Do you play with other big sounds on the record?
What we like is all the way across from soul and R&B to old big Bee Gee songs to darker pop productions nowadays, like Coldplay and OneRepublic. Everyone now seems to make very simple songs. We want to stick with the classic making of a big pop song and make you feel something. We don’t really start meaning to make them big, but we write by feeling. How we’re feeling at the time is how the song will come across.
As an independent act, how do you stay inspired?
We’ve invested so much time learning everything, from photoshop to marketing to directing our own videos to doing brand work. We don’t really know anything else now. It’s do or die. Tom and I want to support our families and make their lives more comfortable. When you take it away from yourself, then you can’t be lazy, because then it’s being selfish.
How do you find the time to do everything?
Literally, no idea. Coffee. [laughs] As soon as the new year came, it’s been meetings and projects. We’ve got tours in the UK, tours in Germany. We’re writing a new video at the moment while trying to work an older single, getting the album ready, writing with other people. We’ve just been with Universal Music writing for acts in Poland. I was learning Google Adwords the other day, too. [laughs] Not socializing is a big thing right now. At the moment, we’re out streaming major label artists who are doing the same as us. It’s nice to hopefully inspire people. We get messages to help people, and that makes you work a bit harder.
Late last year, B-Sides & Badlands did an investigative piece into the lives of independent artists and how they mount tours and book shows. What is that whole process like for you guys?
We’ve got a touring agent in the UK, and they look after a few bits. The majority of it is us ourselves. In Germany, I’ve built brand connections and radio connections, so we’ve worked to put together shows. We played out in Poland. I accidentally entered a Best Band competition, because I don’t speak Polish. And we won, so we went out there and played. In New York, I Googled “Best Venues for New Bands” and reached out to all of them. We played Pianos last year. I do research and then try to find a smart choice to move forward.

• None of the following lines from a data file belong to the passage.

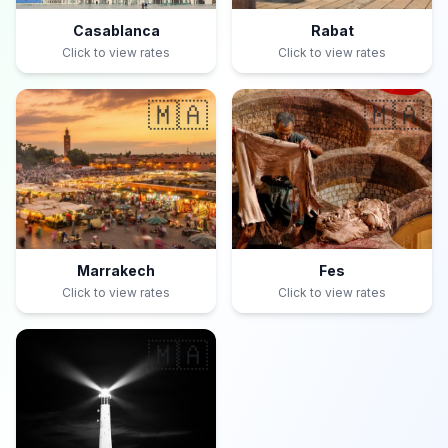
Casablanca
Rabat
Click to view rates
Click to view rates
🇲🇦
🇲🇦
Marrakech
Fes
Click to view rates
Click to view rates
🇲🇦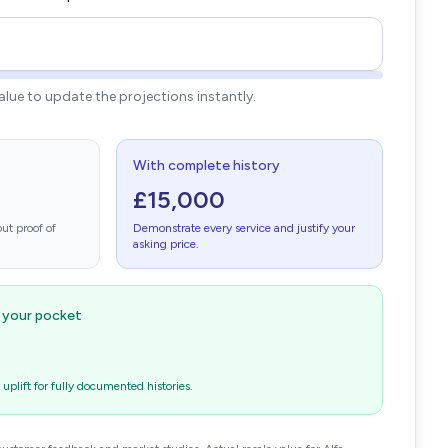
value to update the projections instantly.
With complete history
£15,000
ut proof of
Demonstrate every service and justify your
asking price.
n your pocket
plift for fully documented histories.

On your trip to Warsaw recently, were you producing for other acts?
We got given our own studio room. They send in an artist and say, “I want a song like this.” You have to build a song a day and produce it. It’s the first time we’ve been at a writing camp. Our laptop was broken. We were praying it wouldn’t break again, but somehow, we got through it. We’re just finishing the tracks at the moment, and hopefully, they’ll get put on these people’s albums. Fingers crossed.
Does producing for others make you think differently about your own music?
I’m not really sure. You want to cater to their story and how they feel and what they want to express. Especially if they’re on a label, they don’t get much creative freedom. You try to give them an opportunity to actually express themselves, but sometimes, you realize “oh, damn, I wish we had that song.” It make us believe in ourselves. If we can write for other artists who are being successful, then, I don’t see why our music can’t be successful, as well.